=== Exercise details ===
Update the items from their first line through the line containing "4L226 21L216 0L2" so that "matches" becomes "results". Give those lines again with everything else unchanged.

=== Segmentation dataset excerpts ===
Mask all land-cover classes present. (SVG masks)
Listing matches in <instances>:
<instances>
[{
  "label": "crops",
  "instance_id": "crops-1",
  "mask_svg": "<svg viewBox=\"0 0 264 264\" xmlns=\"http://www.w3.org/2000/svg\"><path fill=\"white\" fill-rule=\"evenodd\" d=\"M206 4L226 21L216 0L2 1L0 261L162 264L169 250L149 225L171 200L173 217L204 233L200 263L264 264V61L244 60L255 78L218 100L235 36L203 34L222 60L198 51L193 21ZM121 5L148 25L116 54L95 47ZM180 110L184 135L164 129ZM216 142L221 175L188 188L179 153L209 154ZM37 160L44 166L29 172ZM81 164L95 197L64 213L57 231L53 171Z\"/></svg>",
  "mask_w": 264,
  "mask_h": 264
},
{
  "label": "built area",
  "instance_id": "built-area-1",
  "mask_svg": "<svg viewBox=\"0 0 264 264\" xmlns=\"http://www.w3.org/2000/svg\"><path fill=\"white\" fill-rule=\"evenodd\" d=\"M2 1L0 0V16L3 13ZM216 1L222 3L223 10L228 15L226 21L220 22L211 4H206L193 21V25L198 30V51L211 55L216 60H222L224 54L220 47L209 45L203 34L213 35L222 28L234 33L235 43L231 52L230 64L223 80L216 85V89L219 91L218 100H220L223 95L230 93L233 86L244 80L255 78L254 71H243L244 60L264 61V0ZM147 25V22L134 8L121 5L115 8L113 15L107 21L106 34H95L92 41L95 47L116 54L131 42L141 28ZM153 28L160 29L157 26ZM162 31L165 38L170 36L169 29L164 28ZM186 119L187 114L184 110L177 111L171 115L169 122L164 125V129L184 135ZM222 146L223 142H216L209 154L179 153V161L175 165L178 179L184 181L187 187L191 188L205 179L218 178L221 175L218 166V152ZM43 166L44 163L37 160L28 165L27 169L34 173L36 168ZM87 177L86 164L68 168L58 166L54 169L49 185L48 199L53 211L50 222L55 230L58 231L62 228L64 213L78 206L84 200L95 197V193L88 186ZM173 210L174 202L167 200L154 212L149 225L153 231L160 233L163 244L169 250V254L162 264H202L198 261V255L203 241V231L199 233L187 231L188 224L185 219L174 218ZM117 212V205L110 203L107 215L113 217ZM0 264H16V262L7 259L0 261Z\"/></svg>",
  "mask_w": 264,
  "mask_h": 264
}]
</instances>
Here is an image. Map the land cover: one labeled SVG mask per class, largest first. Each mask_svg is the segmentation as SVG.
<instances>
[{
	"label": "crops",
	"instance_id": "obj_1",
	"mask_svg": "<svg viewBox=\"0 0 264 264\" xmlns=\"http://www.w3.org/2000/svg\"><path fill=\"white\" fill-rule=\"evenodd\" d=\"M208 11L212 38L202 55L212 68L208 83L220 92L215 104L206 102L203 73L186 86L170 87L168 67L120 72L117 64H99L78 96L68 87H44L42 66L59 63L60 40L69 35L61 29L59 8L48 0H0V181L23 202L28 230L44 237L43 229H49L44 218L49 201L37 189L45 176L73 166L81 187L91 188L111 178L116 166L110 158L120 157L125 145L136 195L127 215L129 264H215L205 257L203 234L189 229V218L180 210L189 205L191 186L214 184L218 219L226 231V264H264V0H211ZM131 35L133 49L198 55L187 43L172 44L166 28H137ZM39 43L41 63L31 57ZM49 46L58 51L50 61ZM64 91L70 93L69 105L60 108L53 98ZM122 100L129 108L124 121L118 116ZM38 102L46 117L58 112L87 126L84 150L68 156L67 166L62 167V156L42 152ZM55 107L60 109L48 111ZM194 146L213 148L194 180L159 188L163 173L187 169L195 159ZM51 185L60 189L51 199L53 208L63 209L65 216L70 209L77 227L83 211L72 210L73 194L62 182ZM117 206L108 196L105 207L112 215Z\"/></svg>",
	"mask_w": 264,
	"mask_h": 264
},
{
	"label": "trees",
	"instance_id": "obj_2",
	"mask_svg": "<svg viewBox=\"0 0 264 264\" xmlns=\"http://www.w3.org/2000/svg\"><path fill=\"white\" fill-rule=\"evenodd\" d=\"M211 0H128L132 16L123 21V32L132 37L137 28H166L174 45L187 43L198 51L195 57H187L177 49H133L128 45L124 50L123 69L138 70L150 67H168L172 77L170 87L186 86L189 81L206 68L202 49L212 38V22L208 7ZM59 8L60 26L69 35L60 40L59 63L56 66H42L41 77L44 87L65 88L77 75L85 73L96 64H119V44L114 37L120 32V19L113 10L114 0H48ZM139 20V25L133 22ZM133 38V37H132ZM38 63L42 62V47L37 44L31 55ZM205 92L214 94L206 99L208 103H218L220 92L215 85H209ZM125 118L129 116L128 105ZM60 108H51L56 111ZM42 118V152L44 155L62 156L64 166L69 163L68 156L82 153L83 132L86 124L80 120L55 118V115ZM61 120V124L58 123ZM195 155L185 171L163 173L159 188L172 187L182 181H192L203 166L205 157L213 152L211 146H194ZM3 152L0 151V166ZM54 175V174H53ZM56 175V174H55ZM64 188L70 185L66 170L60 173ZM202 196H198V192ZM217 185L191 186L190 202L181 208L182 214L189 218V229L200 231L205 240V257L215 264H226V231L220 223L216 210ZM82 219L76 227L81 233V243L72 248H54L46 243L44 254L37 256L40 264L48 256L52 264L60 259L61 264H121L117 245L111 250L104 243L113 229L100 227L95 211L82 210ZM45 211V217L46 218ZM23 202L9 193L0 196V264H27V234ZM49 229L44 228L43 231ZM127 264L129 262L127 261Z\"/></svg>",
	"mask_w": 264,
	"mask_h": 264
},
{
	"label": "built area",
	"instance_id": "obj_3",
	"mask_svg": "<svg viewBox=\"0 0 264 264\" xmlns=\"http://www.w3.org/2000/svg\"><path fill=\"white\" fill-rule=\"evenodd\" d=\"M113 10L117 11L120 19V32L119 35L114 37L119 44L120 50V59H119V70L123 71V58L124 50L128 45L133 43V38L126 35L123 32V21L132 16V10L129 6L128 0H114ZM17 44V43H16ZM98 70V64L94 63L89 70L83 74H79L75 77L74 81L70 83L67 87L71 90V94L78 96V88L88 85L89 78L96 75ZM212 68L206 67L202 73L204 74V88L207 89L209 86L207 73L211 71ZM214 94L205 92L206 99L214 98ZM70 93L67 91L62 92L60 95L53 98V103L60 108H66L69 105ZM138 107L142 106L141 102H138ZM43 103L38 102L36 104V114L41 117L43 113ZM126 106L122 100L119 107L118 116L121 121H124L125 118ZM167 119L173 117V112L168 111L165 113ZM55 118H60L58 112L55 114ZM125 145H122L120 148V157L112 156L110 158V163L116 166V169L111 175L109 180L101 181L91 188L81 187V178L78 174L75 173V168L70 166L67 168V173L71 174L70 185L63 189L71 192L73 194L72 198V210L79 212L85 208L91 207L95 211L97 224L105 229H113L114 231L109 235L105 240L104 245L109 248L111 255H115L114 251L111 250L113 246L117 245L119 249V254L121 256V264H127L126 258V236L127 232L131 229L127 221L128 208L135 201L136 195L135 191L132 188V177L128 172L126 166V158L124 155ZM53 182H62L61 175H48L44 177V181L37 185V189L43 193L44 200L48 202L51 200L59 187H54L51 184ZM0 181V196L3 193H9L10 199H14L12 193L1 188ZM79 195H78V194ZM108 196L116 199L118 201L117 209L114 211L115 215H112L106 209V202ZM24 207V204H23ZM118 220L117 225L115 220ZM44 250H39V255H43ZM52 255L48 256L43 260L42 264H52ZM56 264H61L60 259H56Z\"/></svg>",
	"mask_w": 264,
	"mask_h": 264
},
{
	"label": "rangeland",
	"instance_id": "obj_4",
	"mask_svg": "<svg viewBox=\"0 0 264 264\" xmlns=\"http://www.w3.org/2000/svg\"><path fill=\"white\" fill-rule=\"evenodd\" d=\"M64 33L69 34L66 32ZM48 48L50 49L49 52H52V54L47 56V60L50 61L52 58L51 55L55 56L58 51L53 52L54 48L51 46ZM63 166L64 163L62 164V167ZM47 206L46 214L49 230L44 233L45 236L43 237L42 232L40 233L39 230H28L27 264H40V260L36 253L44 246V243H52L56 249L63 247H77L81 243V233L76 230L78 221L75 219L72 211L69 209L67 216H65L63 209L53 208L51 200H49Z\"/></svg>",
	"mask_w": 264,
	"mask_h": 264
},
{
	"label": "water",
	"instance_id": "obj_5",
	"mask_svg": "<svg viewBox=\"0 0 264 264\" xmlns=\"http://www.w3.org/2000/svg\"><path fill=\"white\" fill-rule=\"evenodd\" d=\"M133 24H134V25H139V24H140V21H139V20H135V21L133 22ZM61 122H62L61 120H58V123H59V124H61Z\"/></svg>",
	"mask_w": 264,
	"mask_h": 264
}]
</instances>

=== The result ===
Mask all land-cover classes present. (SVG masks)
Listing results in <instances>:
<instances>
[{
  "label": "crops",
  "instance_id": "crops-1",
  "mask_svg": "<svg viewBox=\"0 0 264 264\" xmlns=\"http://www.w3.org/2000/svg\"><path fill=\"white\" fill-rule=\"evenodd\" d=\"M206 4L226 21L216 0L2 1L0 261L162 264L169 250L149 225L171 200L173 217L204 233L200 263L264 264V61L244 60L255 78L218 100L235 36L203 34L222 60L198 51L193 21ZM121 5L148 25L116 54L95 47ZM180 110L184 135L164 129ZM216 142L221 175L188 188L179 153L209 154ZM37 160L44 166L29 172ZM81 164L95 197L64 213L57 231L53 171Z\"/></svg>",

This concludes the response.